In ihrem zweiten Roman erlaubt Hila Blum den Innenblick in die Gedankenwelt einer Mutter, die sich fragt, was sie in der Erziehung ihrer Tochter nur falsch gemacht haben könnte, dass diese als junge Frau davongelaufen ist und nun keinen Kontakt mehr zu ihr hält. „Wie man seine Tochter liebt“ schildert eine andere Form von problematischer Familie, eine, die nicht von Gewalt geprägt ist, sondern in der die Liebe der Eltern das Kind zu erdrücken droht. Schon mit „Der Besuch“ hat die Autorin einen emotional herausfordernden Roman vorgelegt, der die gut verborgenen Dysfunktionalitäten einer Beziehung offenlegt. Die Mutter-Tochter-Beziehung konnte mich zwar nicht im selben Maß packen, unterstreicht aber den Blick Hila Blums für die feinen zwischenmenschlichen Schwingungen.

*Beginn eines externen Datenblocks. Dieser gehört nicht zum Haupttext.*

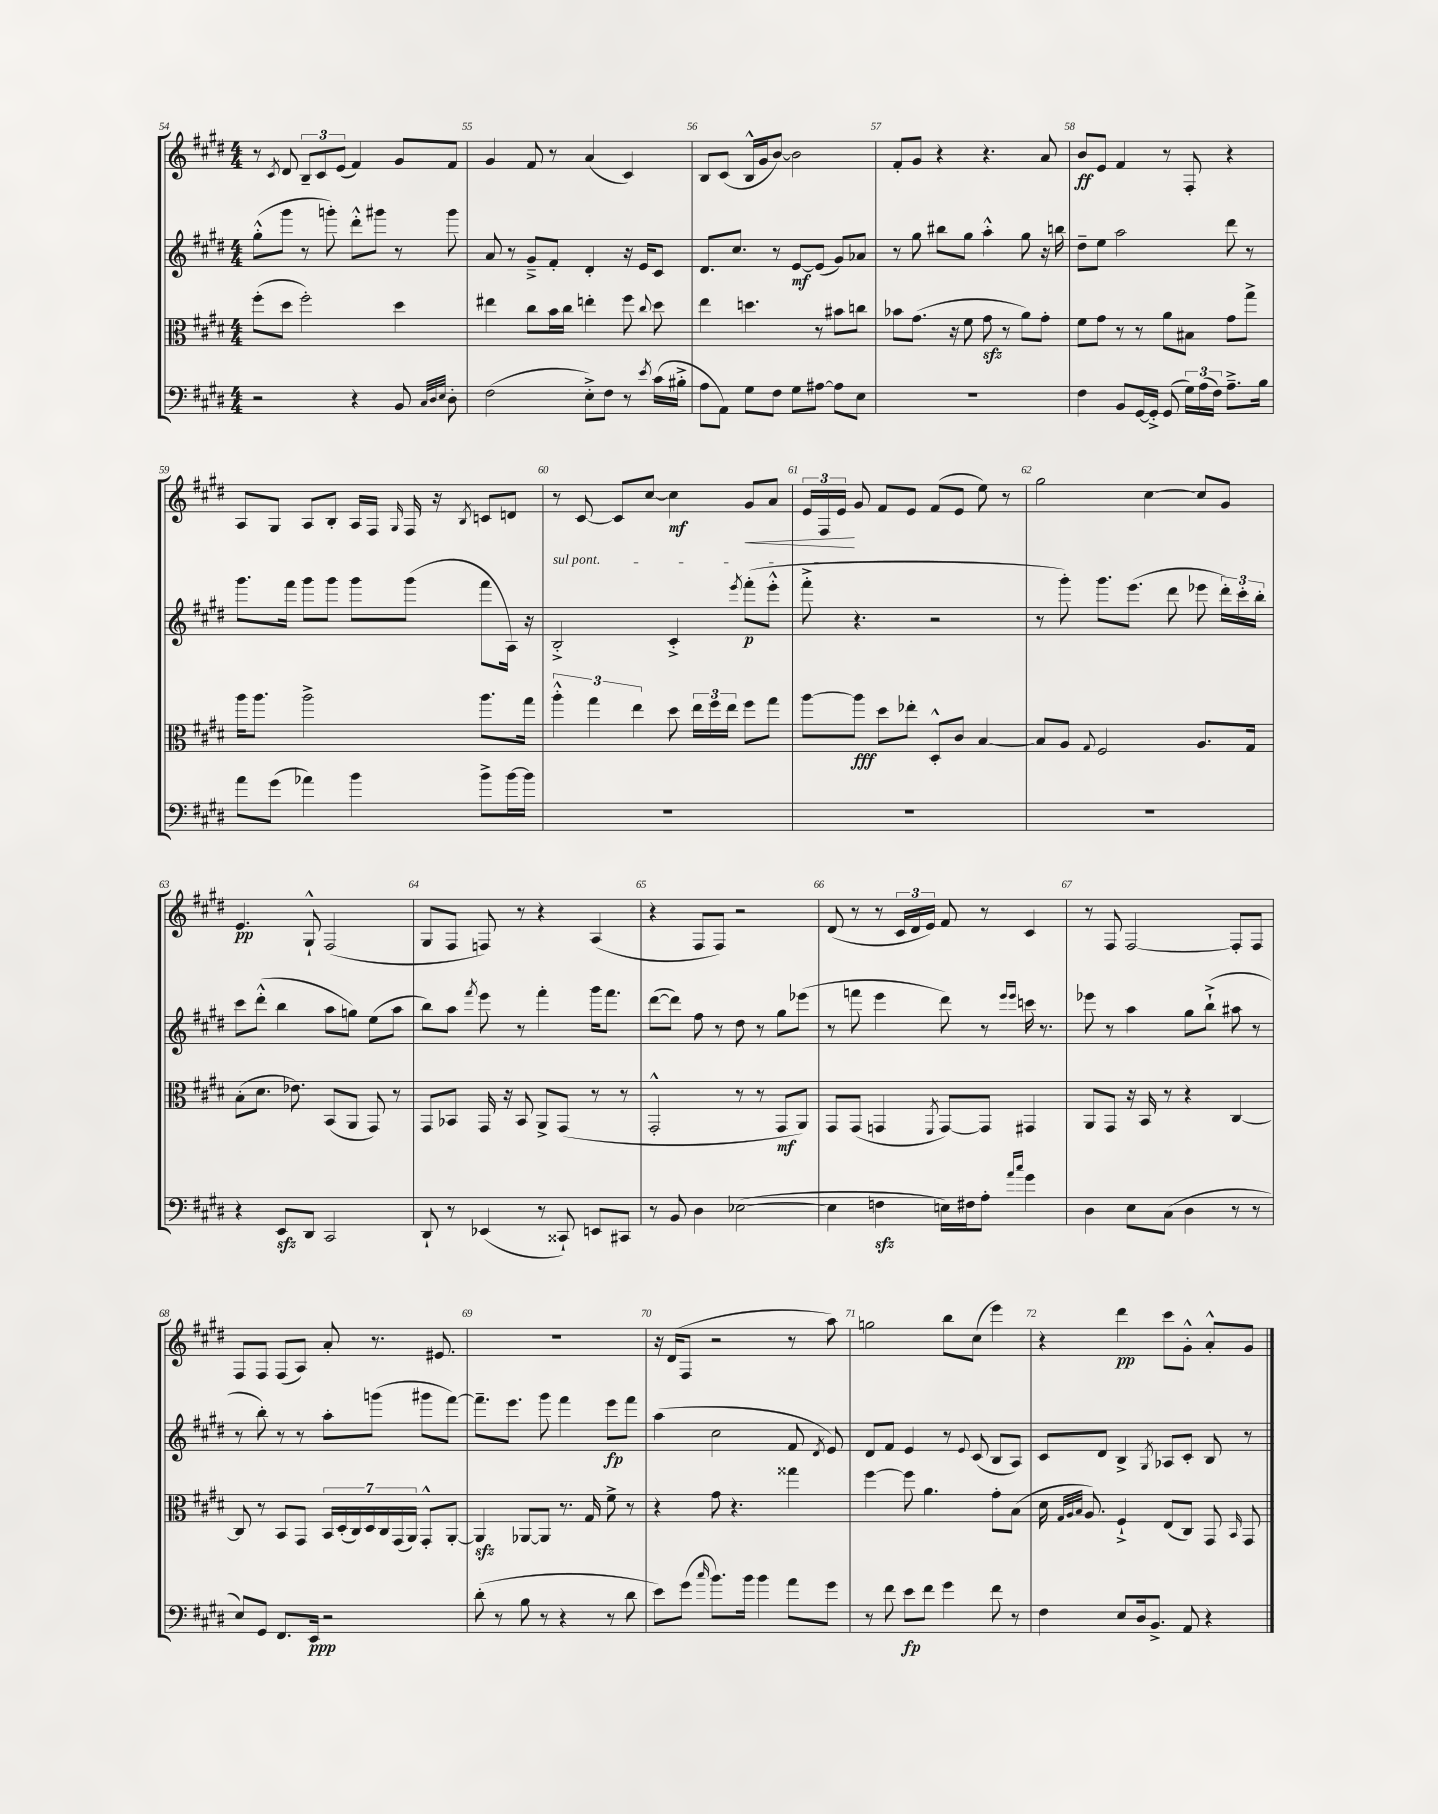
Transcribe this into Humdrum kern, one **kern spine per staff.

**kern	**kern	**kern	**kern
*staff4	*staff3	*staff2	*staff1
*clefF4	*clefC3	*clefG2	*clefG2
*k[f#c#g#d#]	*k[f#c#g#d#]	*k[f#c#g#d#]	*k[f#c#g#d#]
*M4/4	*M4/4	*M4/4	*M4/4
2r	(8ff#'	(8gg#'^^	8r
.	.	.	8qc#
.	8dd#	8ggg#	8d#
.	2ff#')	8r	12B~
.	.	.	12c#
.	.	8ggg')	.
.	.	.	(12e
4r	.	8ddd#'^^	4f#)
.	.	8ggg#	.
8BB	4dd#	8r	8g#
32qqC#	.	.	.
32qqD#	.	.	.
32qqE	.	.	.
8D#'	.	8ggg#	8f#
=	=	=	=
(2F#	4ee#	8a	4g#
.	.	8r	.
.	8cc#	8g#~^	8f#
.	16b	8f#'	8r
.	16cc#	.	.
8E'^)	4ee'	4d#'	(4a
8F#	.	.	.
8r	8ff#	16r	4c#)
.	.	16e	.
8qe	8qqcc#	.	.
(16c#	8dd#	8c#	.
16B#'^	.	.	.
=	=	=	=
8A	4ee	8.d#	8B
8AA)	.	.	(8c#
.	.	8.cc#	.
8G#	4.dd	.	16B^^
.	.	.	16g#
8F#	.	8r	[8b)
8G#	.	[8e	2b]
[8A#	8r	(8e]	.
8A#]	8b#	8g#)	.
8E	8cc	8a-	.
=	=	=	=
1r	8b-	8r	8f#'
.	(8.g#	8gg#	8g#
.	.	8bb#	4r
.	16r	.	.
.	8f#	8gg#	.
.	8g#	4aa'^^	4.r
.	8r	.	.
.	8a)	8gg#	.
.	8g#'	16r	8a
.	.	16bb	.
=	=	=	=
4F#	8f#	8dd#~	8b
.	8g#	8ee	8e
8BB	8r	2aa	4f#
[16GG#	8r	.	.
16GG#'^]	.	.	.
(8GG#	8a	.	8r
24G#)	8B#	.	8F#'
(24A	.	.	.
24F#)	.	.	.
8.A~^	8g#	8ddd#	4r
.	8gg#^	8r	.
16B	.	.	.
=	=	=	=
8a	16aa	8.ggg#	8A
.	8.aa	.	.
(8g#	.	.	8G#
.	.	16fff#	.
4a-)	2aa^	8ggg#	8A
.	.	8ggg#	8B'
4b	.	8ggg#	16A
.	.	.	16F#
.	.	.	16qqG#
.	.	(8ggg#	16F#
.	.	.	16r
.	.	.	8qB
8b^	8.aa	8fff#	8c
[16b	.	16A)	8d
16b]	16gg#	16r	.
=	=	=	=
1r	6aa'^^	2B'^	8r
.	.	.	[8c#
.	6gg#	.	.
.	.	.	8c#]
.	6ee	.	.
.	.	.	[8cc#
.	8dd#	4c#'^	4cc#]
.	24ee	.	.
.	24ff#	.	.
.	24ee	.	.
.	.	8qeee	.
.	8ff#	(8fff#'	8g#
.	8gg#	8eee'^^	8a
=	=	=	=
1r	[8aa	8fff#'^	24e
.	.	.	24F#
.	.	.	24e
.	8aa]	4.r	8g#
.	8dd#	.	8f#
.	8ee-'	.	8e
.	8D#'^^	2r	(8f#
.	8c#	.	8e
.	[4B	.	8ee)
.	.	.	8r
=	=	=	=
1r	8B]	8r	2gg#
.	8A	8ggg#')	.
.	8qqG#	.	.
.	2F#	8.ggg#	.
.	.	(8.eee	.
.	.	.	[4cc#
.	.	8ddd#	.
.	8.A	8eee-	8cc#]
.	.	24ddd#')	8g#
.	.	24ccc#'	.
.	16G#	.	.
.	.	24bb'	.
=	=	=	=
4r	(8B'	8ccc#	4.e
.	8.d#	(8ddd#'^^	.
8EE	.	4bb	.
.	8.e-)	.	.
8DD#	.	.	8G#`^^
2CC#	(8BB	8aa	(2F#
.	8AA	8gg)	.
.	8GG#)	(8ee	.
.	8r	8aa	.
=	=	=	=
8DD#`	8GG#	8bb)	8G#
8r	8BB-	8aa	8F#
.	.	8qfff#	.
(4EE-	16GG#	8eee	8F)
.	16r	.	.
.	8BB-	8r	8r
8r	8AA^	4fff#'	4r
8CC##`)	(8GG#	.	.
8EE	8r	16ggg#	(4A
.	.	8.fff#	.
8CC#	8r	.	.
=	=	=	=
8r	2GG#'^^	([8ddd#	4r
8BB	.	8ddd#])	.
4D#	.	8ff#	8F#
.	.	8r	8F#)
([2E-	8r	8dd#	2r
.	8r	8r	.
.	8GG#	8gg#	.
.	8AA)	(8eee-	.
=	=	=	=
4E-]	8GG#	8r	(8d#
.	(8GG#	8fff	8r
4F	4GG	4eee	8r
.	.	.	24c#
.	.	.	24d#
.	.	.	24e)
.	8qFF#	.	.
16E)	[8GG)	8ddd#)	8f#
16F#	.	.	.
8A'	8GG]	8r	8r
16qqa	.	16qqeee	.
16qqcc#	.	16qqeee	.
4g#	4GG#	16ccc	4c#
.	.	8.r	.
=	=	=	=
4D#	8AA	8eee-	8r
.	8GG#	8r	8F#
8E	16r	4aa	[2F#
.	16BB	.	.
(8C#	8r	.	.
4D#	4r	8gg#	.
.	.	(8bb`^	.
8r	[4C#	8aa#	8F#']
8r	.	8r	8F#
=	=	=	=
8E)	8C#]	8r	8F#
8GG#	8r	8bb')	8F#
8.FF#	8BB	8r	(8F#
.	8GG#	8r	8A)
16EE	.	.	.
2r	28BB	8aa'	8a'
.	(28D#'	.	.
.	28C#)	.	.
.	28D#	.	.
.	.	(8ggg	8.r
.	28C#	.	.
.	(28GG#	.	.
.	28AA)	.	.
.	8GG#'^^	8ggg#	.
.	.	.	8.e#
.	[8AA'	[8fff#)	.
=	=	=	=
(8d#'	4AA]	8.fff#~]	1r
8r	.	.	.
.	.	8.eee	.
8B	[8AA-	.	.
8r	8AA-]	8ggg#	.
4r	8.r	4fff#	.
.	16G#	.	.
8r	8f#^	8eee	.
8d#	8r	8fff#	.
=	=	=	=
8e)	4r	(4aa	16r
.	.	.	(16d#
(8g#	.	.	8F#
16qqcc#	.	.	.
8.b)	8g#	2cc#	2r
.	4.r	.	.
16b	.	.	.
4b	.	.	.
8a	4gg##	8f#	8r
.	.	8qd#	.
8g#	.	8e)	8aa)
=	=	=	=
8r	[4ff#	8d#	2gg
8f#	.	8f#	.
8e	8ff#]	4e	.
8f#	4.a	.	.
4g#	.	8r	8bb
.	.	8qqe	.
.	.	(8c#	(8cc#
8f#	8g#'	8B	4eee)
8r	(8B	8A)	.
=	=	=	=
4F#	16d#	8c#	4r
.	32qqG#	.	.
.	32qqA	.	.
.	32qqB	.	.
.	8.A)	.	.
.	.	8d#	.
8E	4F#`^	4B^	4ddd#
16D#	.	.	.
8.BB^	.	.	.
.	.	8qG#	.
.	(8E	8A-	8ccc#
8AA	8C#)	8c#'	8g#'^^
4r	8GG#	8B	8a'^^
.	16qqBB	.	.
.	8GG#	8r	8g#
==	==	==	==
*-	*-	*-	*-
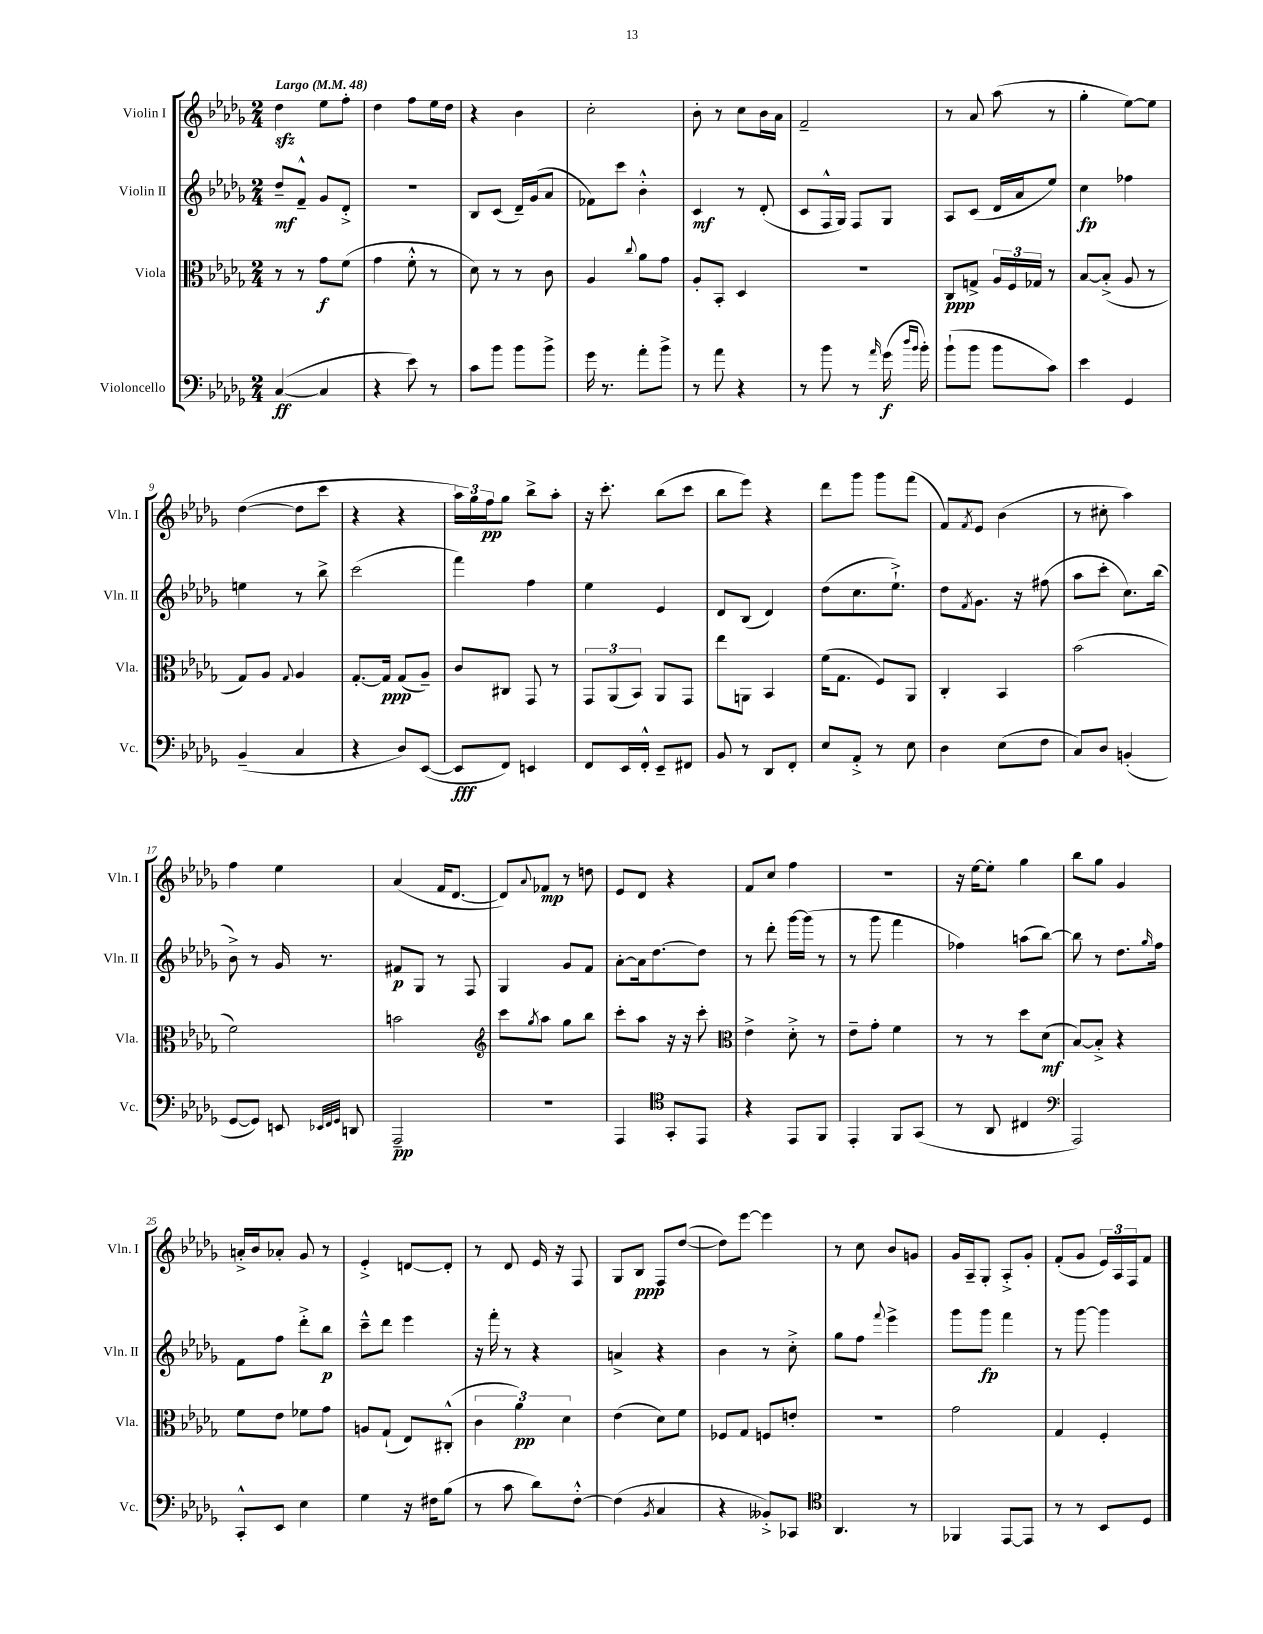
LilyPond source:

<<
\new StaffGroup <<
\new Staff = "s0" \with { instrumentName = "Violin I" shortInstrumentName = "Vln. I" } {
    \clef treble \key des \major \numericTimeSignature \time 2/4 \tempo "Largo" 4 = 48
    des''4\sfz ees''8 f''8-. |
    des''4 f''8 ees''16 des''16 |
    r4 bes'4 |
    c''2-. |
    bes'8-. r8 c''8 bes'16 aes'16 |
    f'2-- |
    r8 aes'8 aes''8( r8 |
    ges''4-. ees''8~) ees''8 |
    des''4~( des''8 c'''8 |
    r4 r4 |
    \tuplet 3/2 { aes''16) ges''16 f''16\pp } ges''8 bes''8-> aes''8-. |
    r16 c'''8.-. bes''8( c'''8 |
    bes''8 ees'''8) r4 |
    des'''8 ges'''8 ges'''8 f'''8( |
    f'8) \acciaccatura { f'8 } ees'8 bes'4( |
    r8 cis''8-. aes''4) |
    f''4 ees''4 |
    aes'4( f'16 des'8.~ |
    des'8) \appoggiatura { aes'8 } fes'8\mp r8 d''8 |
    ees'8 des'8 r4 |
    f'8 c''8 f''4 |
    R2 |
    r16 ees''16~ ees''8-. ges''4 |
    bes''8 ges''8 ges'4 |
    a'16-.-> bes'16 aes'8-. ges'8 r8 |
    ees'4-.-> d'8~ d'8-. |
    r8 des'8 ees'16 r16 f8 |
    ges8 bes8\ppp f8 des''8~( |
    des''8) ees'''8~ ees'''4 |
    r8 c''8 bes'8 g'8 |
    ges'16 aes16-- ges8-. aes8-.-> ges'8-. |
    f'8-.( ges'8 \tuplet 3/2 { ees'16) aes16 f16 } f'8 \bar "|." |
}
\new Staff = "s1" \with { instrumentName = "Violin II" shortInstrumentName = "Vln. II" } {
    \clef treble \key des \major \numericTimeSignature \time 2/4
    des''8--\mf f'8---^ ges'8 des'8-.-> |
    R2 |
    bes8 c'8( des'16--) ges'16( aes'8 |
    fes'8) c'''8 bes'4-.-^ |
    c'4\mf r8 des'8-.( |
    c'8 f16-^ ges16) f8 ges8 |
    aes8 c'8( des'16 aes'16 ees''8) |
    c''4\fp fes''4 |
    e''4 r8 bes''8-> |
    c'''2( |
    f'''4) f''4 |
    ees''4 ees'4 |
    des'8 bes8( des'4) |
    des''8( c''8. ees''8.-!->) |
    des''8 \acciaccatura { f'8 } ges'8. r16 fis''8( |
    aes''8 c'''8-. c''8.) bes''16( |
    bes'8->) r8 ges'16 r8. |
    fis'8\p ges8 r8 f8 |
    ges4 ges'8 f'8 |
    aes'8~-. aes'16 des''8.~ des''8 |
    r8 des'''8-. ges'''16~ ges'''16( r8 |
    r8 ges'''8 f'''4 |
    fes''4) a''8( bes''8~) |
    bes''8 r8 des''8. \grace { ges''16 } f''16 |
    f'8 f''8 des'''8-.-> bes''8\p |
    c'''8---^ des'''8 ees'''4 |
    r16 f'''16-. r8 r4 |
    a'4-> r4 |
    bes'4 r8 c''8-.-> |
    ges''8 f''8 \appoggiatura { f'''8 } ees'''4-> |
    ges'''8 ges'''8\fp f'''4 |
    r8 ges'''8~ ges'''4 \bar "|." |
}
\new Staff = "s2" \with { instrumentName = "Viola" shortInstrumentName = "Vla." } {
    \clef alto \key des \major \numericTimeSignature \time 2/4
    r8 r8 ges'8\f f'8( |
    ges'4 f'8-.-^ r8 |
    des'8) r8 r8 c'8 |
    aes4 \appoggiatura { c''8 } aes'8 ges'8 |
    aes8-. bes,8-. des4 |
    R2 |
    c8\ppp g8-> \tuplet 3/2 { aes16 f16 ges16 } r8 |
    bes8~ bes8-.->( aes8 r8 |
    ges8) aes8 \appoggiatura { ges8 } aes4 |
    ges8.~-. ges16\ppp ges8( aes8--) |
    c'8 cis8 ges,8 r8 |
    \tuplet 3/2 { ges,8 aes,8( bes,8) } aes,8 ges,8 |
    ees''8 a,8 bes,4 |
    f'16( ges8. f8) aes,8 |
    c4-. bes,4 |
    bes'2( |
    f'2) |
    b'2 |
    \clef treble c'''8 \acciaccatura { ges''8 } aes''8 ges''8 bes''8 |
    c'''8-. aes''8 r16 r16 c'''8-. |
    \clef alto ees'4-> des'8-.-> r8 |
    ees'8-- ges'8-. f'4 |
    r8 r8 des''8 des'8\mf( |
    bes8~) bes8-.-> r4 |
    f'8 ees'8 fes'8 ges'8 |
    a8 ges8-!( ees8) cis8-.-^( |
    \tuplet 3/2 { c'4 aes'4\pp) des'4 } |
    ees'4( des'8) f'8 |
    fes8 ges8 f8 e'8-. |
    R2 |
    ges'2 |
    ges4 f4-. \bar "|." |
}
\new Staff = "s3" \with { instrumentName = "Violoncello" shortInstrumentName = "Vc." } {
    \clef bass \key des \major \numericTimeSignature \time 2/4
    c4~\ff( c4 |
    r4 ees'8) r8 |
    c'8 bes'8 bes'8 bes'8-> |
    ges'16 r8. aes'8-. bes'8-> |
    r8 aes'8 r4 |
    r8 bes'8 r8 \grace { aes'16 } ges'16\f( \grace { des''16 bes'16 } bes'16-.) |
    bes'8-!( bes'8 bes'8 c'8) |
    ees'4 ges,4 |
    bes,4--( c4 |
    r4 des8) ees,8~( |
    ees,8\fff f,8) e,4 |
    f,8 ees,16 f,16-.-^ ees,8-- fis,8 |
    bes,8 r8 des,8 f,8-. |
    ees8 aes,8-.-> r8 ees8 |
    des4 ees8( f8 |
    c8) des8 b,4-.( |
    ges,8~ ges,8) e,8 \grace { ees,32 f,32 ges,32 } d,8 |
    aes,,2--\pp |
    R2 |
    aes,,4 \clef tenor ges,8-. ees,8 |
    r4 ees,8 f,8 |
    ees,4-. f,8 ges,8( |
    r8 aes,8 cis4 |
    \clef bass aes,,2) |
    c,8-.-^ ees,8 ees4 |
    ges4 r16 fis16 bes8( |
    r8 c'8 des'8) f8~-.-^ |
    f4( \acciaccatura { bes,8 } c4 |
    r4 beses,8-.->) ces,8 |
    \clef tenor aes,4. r8 |
    fes,4 ees,8~ ees,8 |
    r8 r8 bes,8 des8 \bar "|." |
}
>>
>>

„Sie war eines jener Mädchen, die von ihren Eltern unendlich geliebt werden und nur unbedeutend weniger von der restlichen Welt, und zu einer gewissen Zeit schien sie das wütend zu machen. (...) in meinen Augen und in den Augen ihres Vaters war sie das schönste Mädchen der Welt und die Liebe unseres Lebens.“
Geschickt baut die Autorin den Spannungsbogen, der mit dem Beobachten der Tochter viele Fragen aufreißt, deren Beantwortung sich die Erzählerin dann widmet. Sie hatte sich vor der Geburt nicht viele Gedanken über das Kind und die Erziehung gemacht, als sie Lea jedoch zum ersten Mal erblickt, ist sie überwältigt von den Gefühlen, die kein Maß zu kennen scheinen. Dem Vater geht es gleichermaßen, erst spät im Leben in diese Rolle gekommen, hatte er Kinder nie vermisst und überschüttet das Mädchen nun umso mehr mit seiner Zuneigung.
Die bedingungslose Liebe erdrückt, nach und nach werden die feinen Risse deutlich, erkennt man, wie sich Lea schon als junges Mädchen versucht aus dem Klammergriff zu befreien. Doch die Joela bleibt dies verborgen, in bester Absicht steuert sie auf das Unglück zu.
Familienbande sind selten einfach, auch beste Absichten sind nicht immer richtig und zwischen Menschen können unterschiedliche Bedürfnisse schnell zu Zerwürfnissen führen, bei Kindern auch zu tiefen Wunden, die sie ein Leben lang begleiten. Ein Roman, der nachdenklich macht und gerade dadurch besticht, dass er nur eine Seite zeigt, denn man selbst ist ja auch meist in seiner eigenen Sicht verhaftet und klebt ob der gut gemeinten Absichten an dieser.